Mt. Shuksan: Hanging Glacier Headwall
Allen and I arrived in the Mt. Baker parking lot at 9am on Sunday and realized immediately that the weather forecasters had completely blown the call. There wasn’t a cloud in the sky, or a breath of wind. We were originally planning to stick close to the resort, so it was lucky that we’d packed some technical gear and enough food for a full day anyway (optimism is a hard habit to kick). We were extremely late out of the gate, but we suited up and raced up the valley to Shuksan in the hopes of getting on one of the bigger lines. We hadn’t figured out exactly what yet, we just wanted to be up high while the sun was still out.

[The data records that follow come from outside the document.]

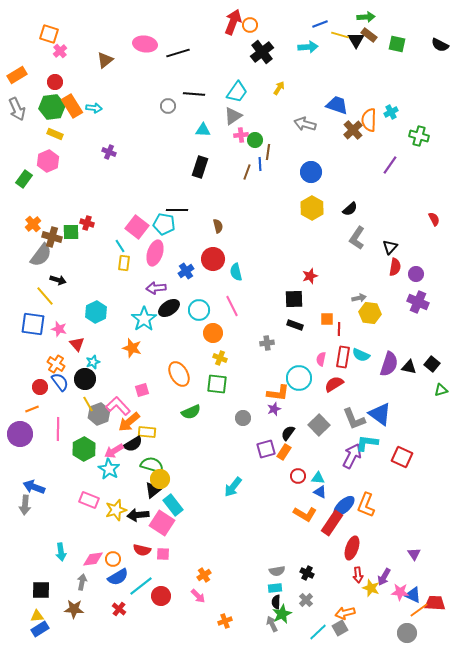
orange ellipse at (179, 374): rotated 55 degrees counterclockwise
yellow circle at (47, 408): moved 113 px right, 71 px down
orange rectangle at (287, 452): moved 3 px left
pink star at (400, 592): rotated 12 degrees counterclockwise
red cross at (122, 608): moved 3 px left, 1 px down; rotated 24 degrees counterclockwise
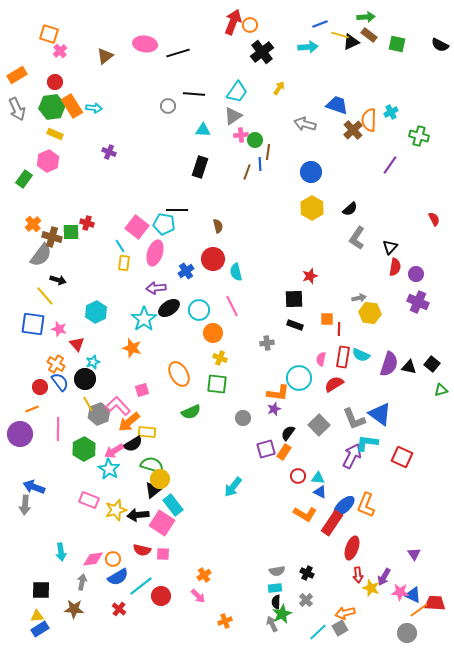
black triangle at (356, 40): moved 5 px left, 2 px down; rotated 36 degrees clockwise
brown triangle at (105, 60): moved 4 px up
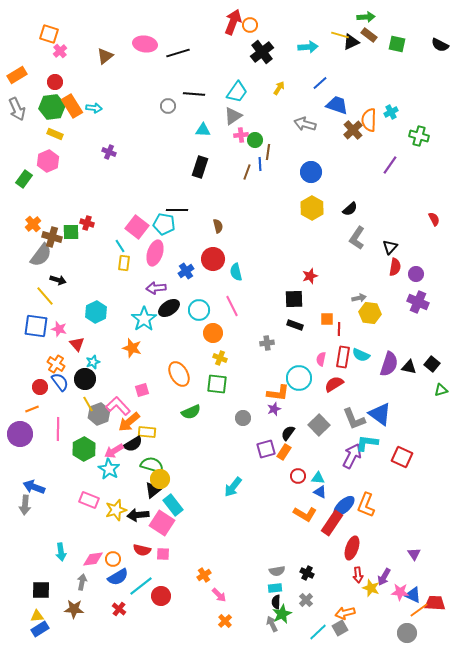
blue line at (320, 24): moved 59 px down; rotated 21 degrees counterclockwise
blue square at (33, 324): moved 3 px right, 2 px down
pink arrow at (198, 596): moved 21 px right, 1 px up
orange cross at (225, 621): rotated 24 degrees counterclockwise
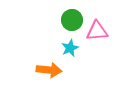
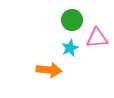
pink triangle: moved 7 px down
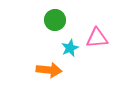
green circle: moved 17 px left
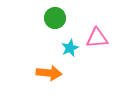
green circle: moved 2 px up
orange arrow: moved 3 px down
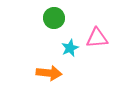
green circle: moved 1 px left
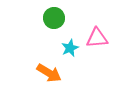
orange arrow: rotated 25 degrees clockwise
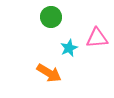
green circle: moved 3 px left, 1 px up
cyan star: moved 1 px left
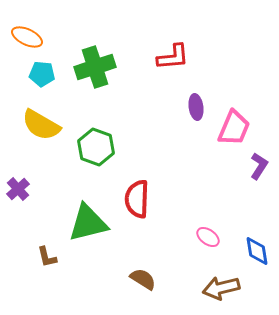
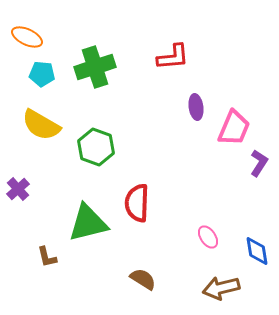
purple L-shape: moved 3 px up
red semicircle: moved 4 px down
pink ellipse: rotated 20 degrees clockwise
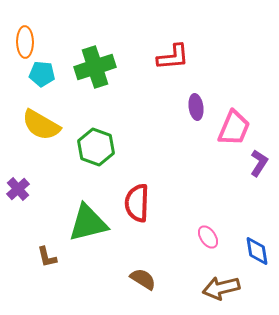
orange ellipse: moved 2 px left, 5 px down; rotated 64 degrees clockwise
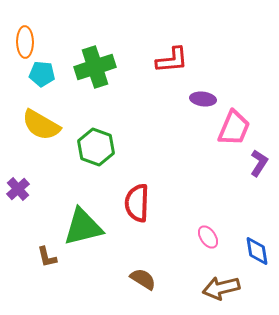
red L-shape: moved 1 px left, 3 px down
purple ellipse: moved 7 px right, 8 px up; rotated 75 degrees counterclockwise
green triangle: moved 5 px left, 4 px down
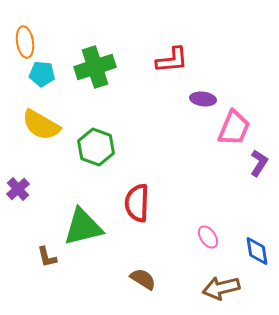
orange ellipse: rotated 8 degrees counterclockwise
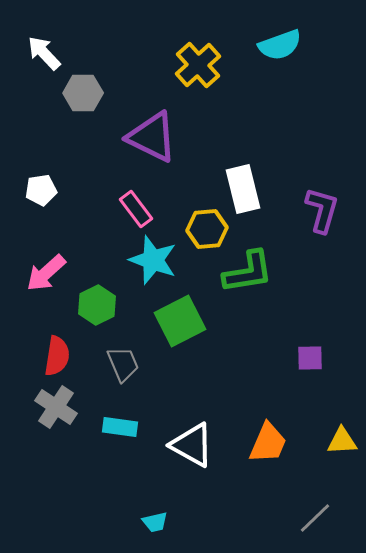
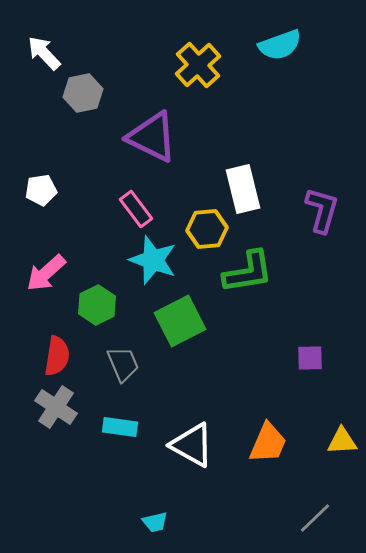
gray hexagon: rotated 12 degrees counterclockwise
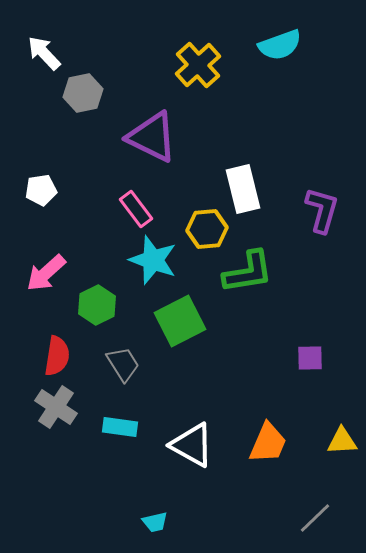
gray trapezoid: rotated 9 degrees counterclockwise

About half way up the White Salmon, we decided that one of the lines we wanted to ski (The line Dan did end up skiing) was too ambitious for our late start and level of energy, so we re-focused on our other option, the Hanging Glacer, with the possible addition of the Hanging Glacier Headwall as the entrance (assuming we could find it from the top).
To familiarize yourself with what I’m talking about, check out Lowell Skoogs excellent Northwest Ski-History website Alpenglow.org.
We plodded up the White Salmon, making slow but steady progress, and saw a solo snowboarder making his (her?) way up the White Salmon Headwall chute as we climbed. Nearing the top of the White Salmon, I started running out of gas. All the joints in my lower body were sore from a running race the weekend before, and my Gu-based breakfast and lunch wasn’t sitting well in my stomach. No-matter, we were nearing at the top of the line and I wasn’t slowing Allen down too much; with the daylight available at this time of year, you can be late and still be on time.
I stopped for a “my knees hurt and a feel like I want to vomit” photo break. Allen was getting bored, so he went ahead.
This was screaming “wall ride” the whole time we hiked past it.
Almost there. The flat approach makes the severe angle of the face all the more jarring.